Saturday, 22 January 2022

Let's Brew - 1909 Truman Imperial Stout

Even in the difficult Edwardian years, Truman persisted with their top-level Imperial Stout. It wouldn’t survive the war, mind.

If you’ve been paying attention, you’ll have noticed that I keep banging on about the loyalty of London brewer to brown malt. Then Truman comes along and make me a liar. To add insult to injury, they’ve replaced it with roast barley. An Ingredient I keep saying isn’t a defining feature of Stout. The bastards. Trying to prove me wrong. I’m inclined to travel back in time and tell them exactly what I think.

The type of sugar, as is usual in this period, is just a guess. All I know for sure is that it was manufactured by Fowler.

All the hops were from the 1908 harvest. One from Oregon, the other two, I think, from Worcester. Definitely English. I’ve gone safe and plumped for Fuggles.
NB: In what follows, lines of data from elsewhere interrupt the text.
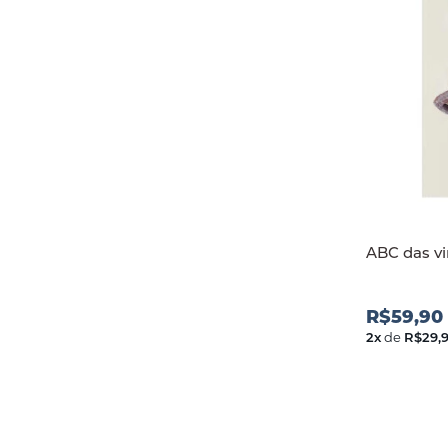
ABC das vi
R$59,90
2
x
de
R$29,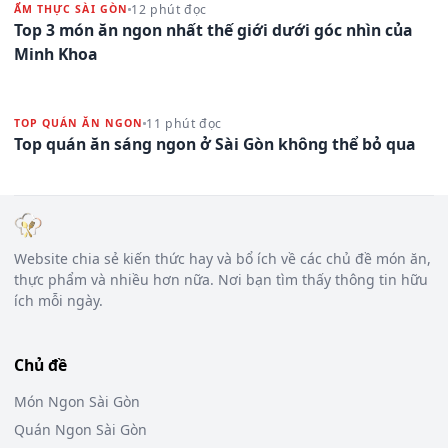
12 phút đọc
ẨM THỰC SÀI GÒN
Top 3 món ăn ngon nhất thế giới dưới góc nhìn của
Minh Khoa
11 phút đọc
TOP QUÁN ĂN NGON
Top quán ăn sáng ngon ở Sài Gòn không thể bỏ qua
Website chia sẻ kiến thức hay và bổ ích về các chủ đề món ăn,
thực phẩm và nhiều hơn nữa. Nơi bạn tìm thấy thông tin hữu
ích mỗi ngày.
Chủ đề
Món Ngon Sài Gòn
Quán Ngon Sài Gòn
1909 Truman Imperial Stout
pale malt 15.25 lb 77.53%
black malt 0.50 lb 2.54%
roast barley 0.50 lb 2.54%
flaked maize 0.75 lb 3.81%
No. 3 invert sugar 2.00 lb 10.17%
caramel 0.67 lb 3.41%
Cluster 120 mins 1.50 oz
Fuggles 60 mins 2.00 oz
Fuggles 30 mins 2.00 oz
Goldings dry hops 1.00 oz
OG 1094
FG 1025
ABV 9.13
Apparent attenuation 73.40%
IBU 57
SRM 42
Mash at 157º F
Sparge at 175º F
Boil time 120 minutes
pitching temp 60.5º F
Yeast Wyeast 1099 Whitbread Ale



Michael Foster said...

I assume the American hops were used early on because they had higher alpha acids and not because the brewer wanted the character of the Cluster hops in the beer? Was this common in early 20th century British brewing?

Ron Pattinson said...

Michael Foster,

UK brewers used American hops for their high alpha content and their relative cheapness. 1860 to 1914, massive quantities of US hops were imported to the UK. 25% to 50% of the hops used in UK beer were American. Yes, UK brewers hated the flavour. But they were cheap, effective and the UK didn't grow enough hops to meet the brewing industry's needs.